'It was a dream job': Locals who aided Star Wars shoot treated to film screening
Mark Hamill had a special message for Ireland as Disney hosted special screenings for locals who helped transform some of the island's best known beauty spots into a galaxy far, far away.
Hamill's Luke Skywalker and co-star Daisy Ridley character Rey appeared in scenes in the Last Jedi that were shot on Ireland's rugged Atlantic coastline.
Those who welcomed and helped the cast and crew on locations that spanned the rocky island of Skellig Michael off the coast of Kerry to Ireland's most northerly point, at Malin Head in Co Donegal, were invited to exclusive screenings of The Last Jedi in the early hours of Thursday.

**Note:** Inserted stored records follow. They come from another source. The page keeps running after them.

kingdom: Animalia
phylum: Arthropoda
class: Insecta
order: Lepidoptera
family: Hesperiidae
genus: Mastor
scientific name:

And before the movie started, Hamill said his own thank you in a specially pre-recorded message.
"I can't wait to come back to a country that made me feel like a member of the family," he said.
"So may the force be with you all and pour a pint of Guinness for me, will you."

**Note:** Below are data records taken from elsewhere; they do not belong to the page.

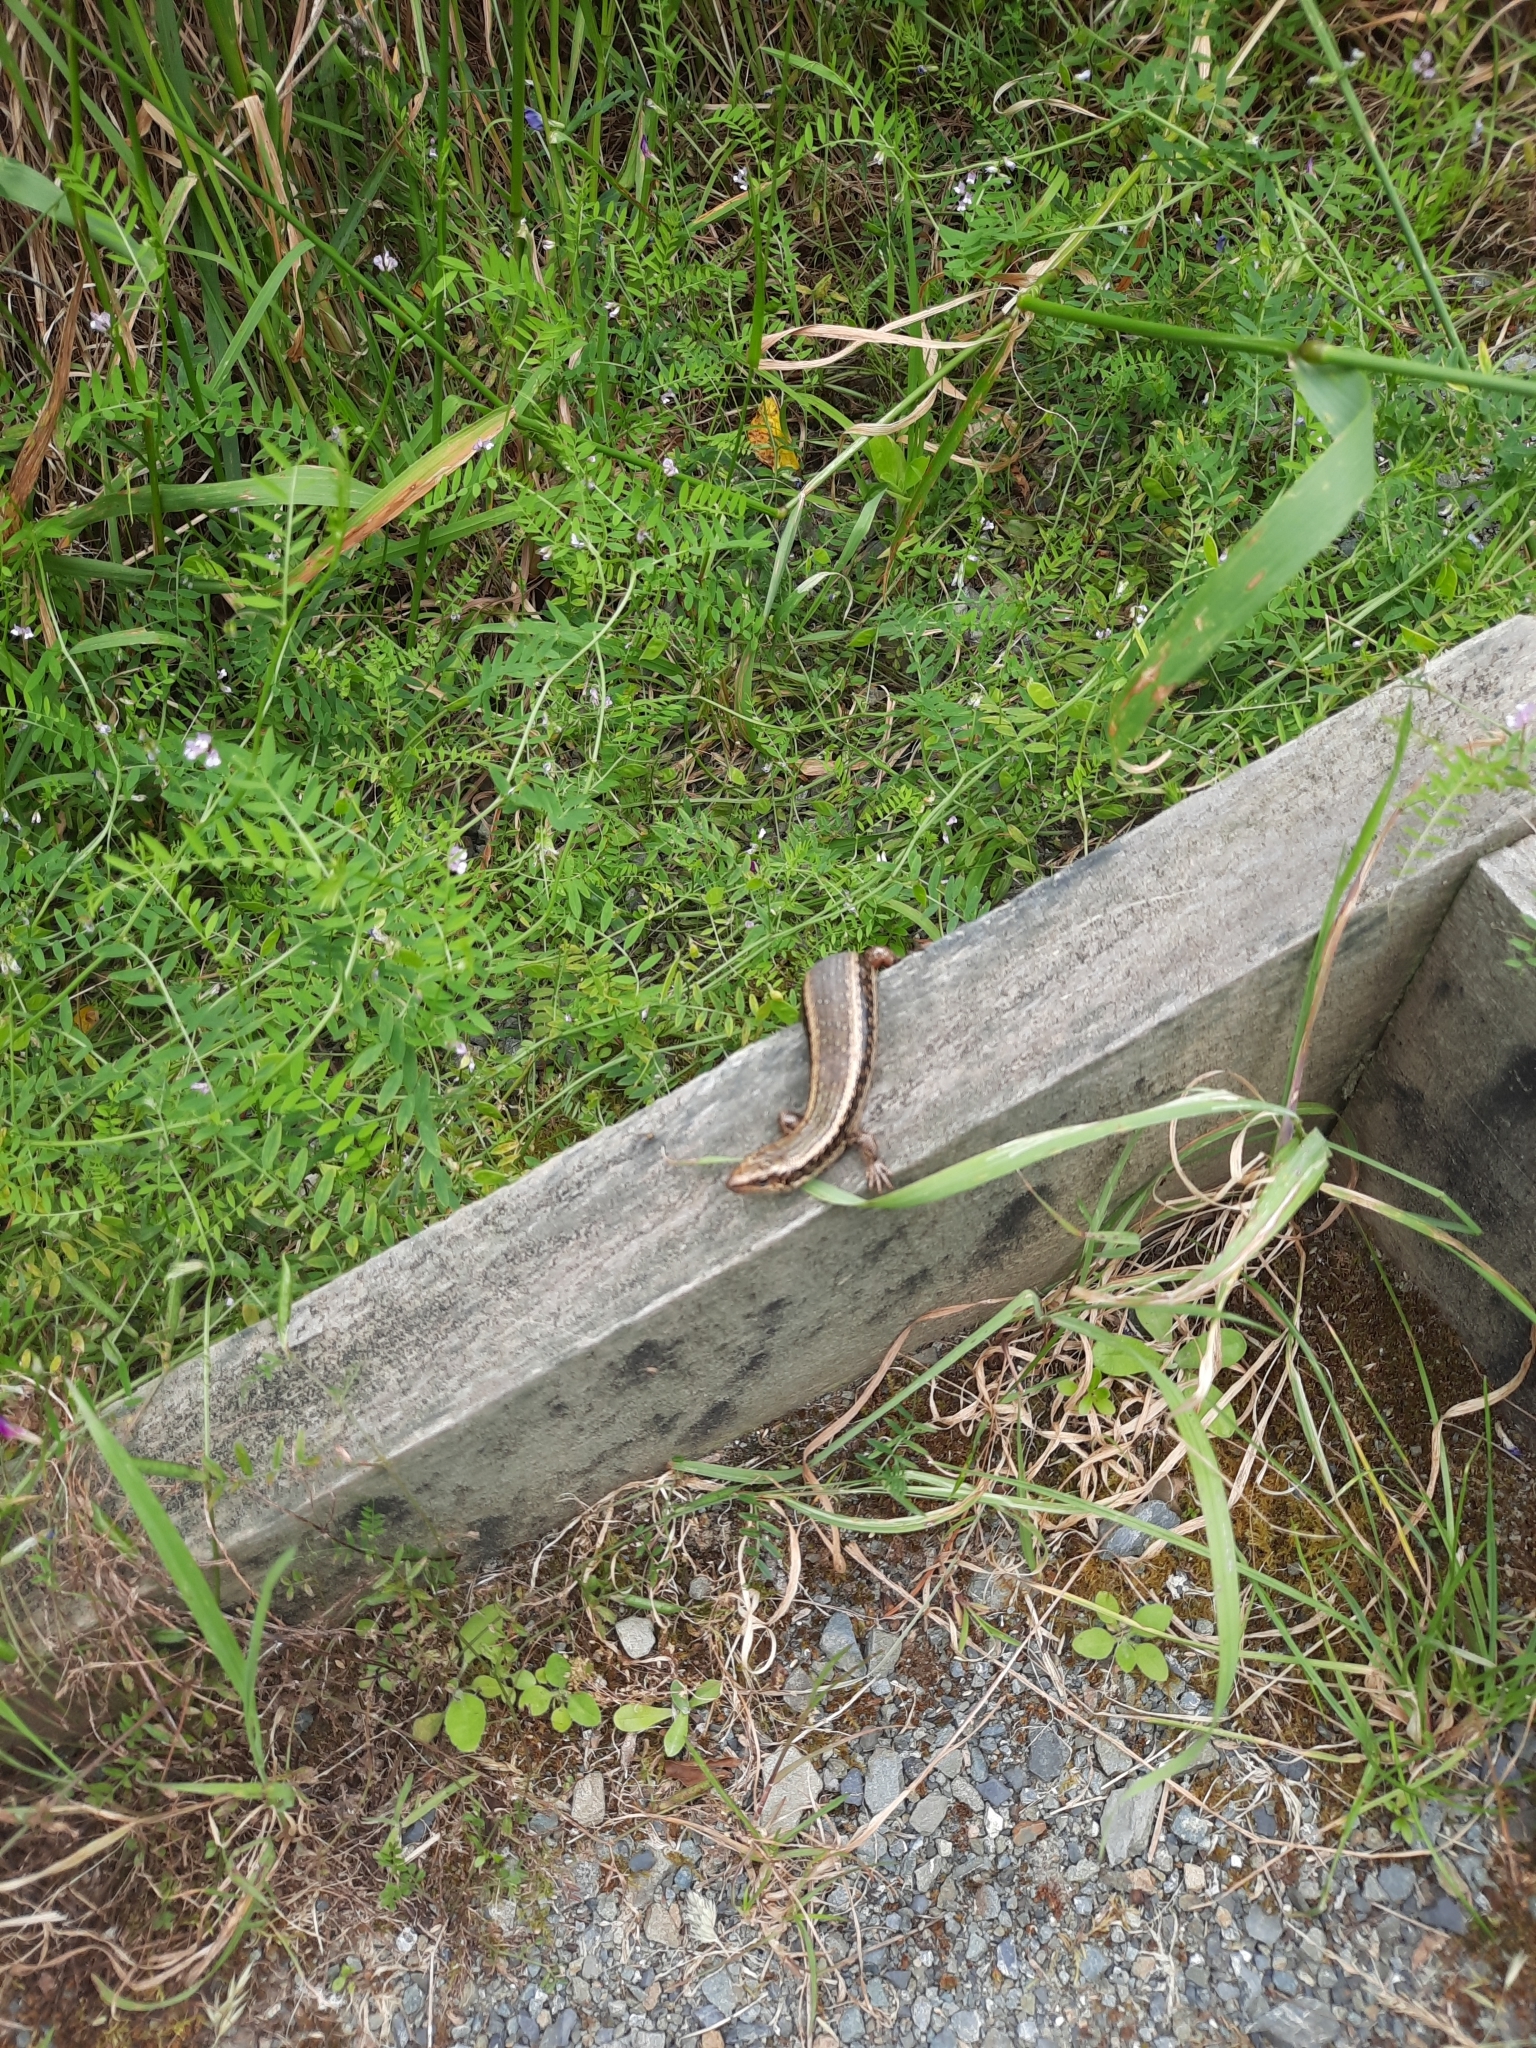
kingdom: Animalia
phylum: Chordata
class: Squamata
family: Scincidae
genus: Oligosoma
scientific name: Oligosoma kokowai
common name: Northern spotted skink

At Century Cinemas in Letterkenny, Co Donegal, two Stormtroopers from a costuming club were waiting to greet more than 200 locals who were involved in the shoot at Malin Head.
The guests were treated to champagne and canapes, courtesy of Donegal County Council, before settling down for their own private showing.
Joe and Geraldine Divers are Ireland's most northerly residents. Their farmland at Malin Head was used as the film crew's base camp.
"I enjoyed the film," said Mr Divers after the show.
"I was totally unaware and had no history of Star Wars so when they all arrived it was surreal and to be here tonight and to see the magnitude of the galaxy and how small Malin Head is, it's absolutely amazing."
Mrs Divers said she spotted the landscape she knows so well at different points in the film.
"It's amazing to see it now and it's lovely to have been part of it," she said.
The long-awaited release of the latest episode in the Star Wars saga meant that tradesmen, caterers and other local business owners were finally freed from secrecy agreements that prevented them talking about their experiences.
Scaffolding expert Eddie Gallen and his team built the Millennium Falcon on one of Malin Point's rocky cliff edges.
"Until we saw it finished we only knew then what it was, because everything was done piece by piece," he said.
"When the decorators finally came in and did the decorations and added on the different little gadgets, simple wee things, it turned into a space ship overnight."
Bren Whelan runs a climbing company in Malin Head. His rope skills were used to safely transport Hamill and Ridley on and off rugged outcrops to shoot their scenes.
"This was certainly one of the coolest crews out there," he said.
"Mark Hamill and Daisy Ridley were brilliant - really, really nice people, so easy to work for and work with.
"It was really a dream job for someone who works at Malin Head all the time - very unusual and very exciting too."
Dominic McDermott served coffee and tea on set from his mobile refreshment bar.
Luke Skywalker was one of his regular visitors.
"Mark Hamill always stopped with us, he'd come behind the bar and pretend to make coffees," he said.
"He loved being in Malin Head, he loved being in Ireland and he loved the people - he would chat and chat to people - it was just a joy to see him."
Hugh Farren runs a pub that sat within the tight security cordon erected round the film set.
"When people see it on the screen it's going to make another big reason for people to come this far north," he said.
"Mark Hamill came to the bar on the Sunday night, after the third day of filming, he came to the bar and I got a photo with him and he signed a boot so I got a little bit of memorabilia to show people - the photo's up on the bar now as well."
Aideen Doherty, from the Donegal Film Office, played a key role in persuading Disney to shoot at Malin Head.
"We are a dot on a map which is a dot on a map on the edge of Europe," she said.
"But we are one of the most spectacular places in the world and Star Wars has demonstrated that to a global audience."